Now Jesus was the great example of all things pertaining to his Brethren, the Saints. When their bodies come out of their graves, they come forth as Adam or Jesus. Had Adam the First (who was the figure of Jesus) shone forth in glory, it would have been when he should have been permitted to eat of the Tree of Life. All the time between his creation and such eating would have been ordinary human existence. It was so with Jesus; and will be so with the Saints. Between their resurrection and glorification is the resurrection state, styled "in the resurrection," a period of forty years preceding the Millennium, in which some of the most important events of the Apocalypse are to be transacted. The end of this judicial period, during which the kingdom is being established, or "set up," is the "Evening Time" -- the time preceding the Millennial Day. When the night has passed, the Day of Rest arrives, in which the Saints, who have been "scourging throughout the earth," cease from their labors, and their works do follow them. They enter the kingdom, covered with glory, which the nations will bear in lively remembrance for a thousand years.
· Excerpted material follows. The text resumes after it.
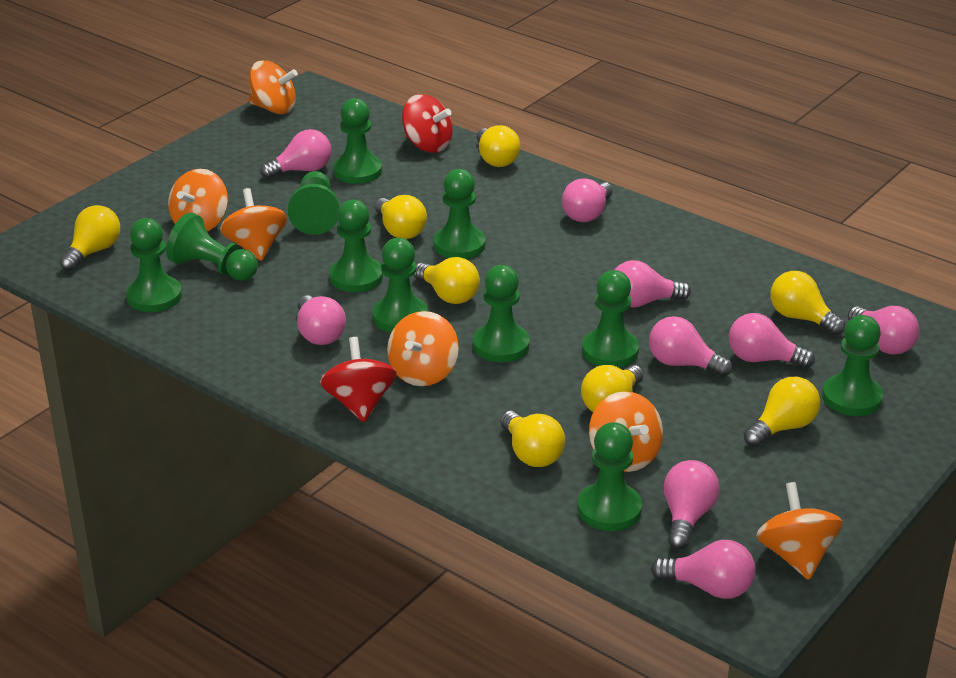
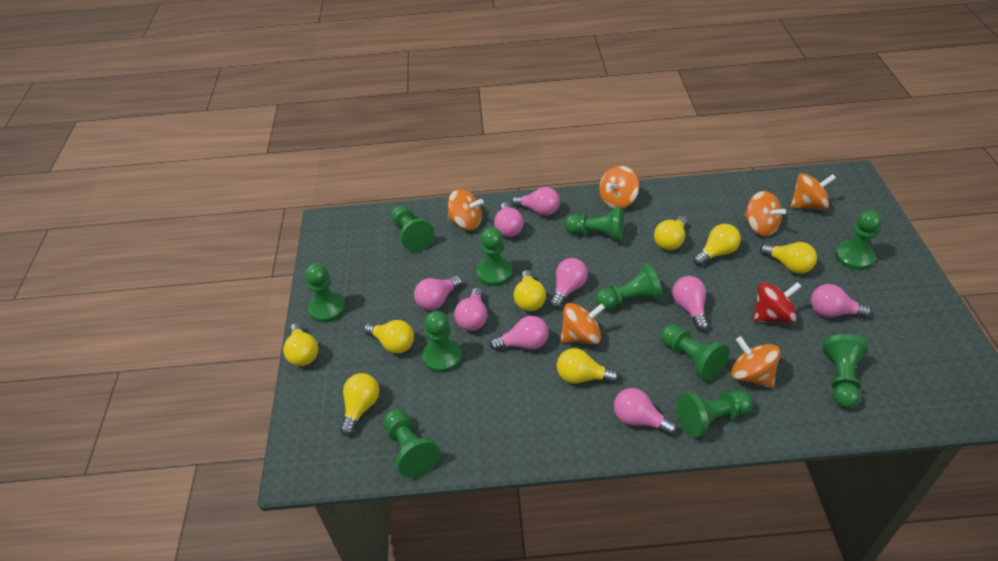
red spinning top: [320,337,397,422] [402,94,453,153] = 2 -> [753,282,802,323] = 1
Now, according to this arrangement, Zechariah testifies, saying, that when the Mount of Olives shall be rent asunder by an earthquake, "YAHWEH, my Elohim, shall come in, all the Saints with thee. And it shall be in that day there shall be no brightness ... the Splendid Ones shall draw in; and it shall be one day that shall be known to YAHWEH, not day nor night; and it shall be at the time of evening there shall be brightness. ... And YAHWEH shall be for King over all the earth. In that day there shall be ONE YAHWEH, and his Name One" (Zech. 14:5-9). The "Splendid Ones" of this passage are the Elohim, or Saints, who will not shine forth in the brightness of their glory until the time of evening; then, when the kingdom is restored to Israel, they will shine forth as the sun in the kingdom of their Father, as Daniel, Zechariah, and Jesus have foretold.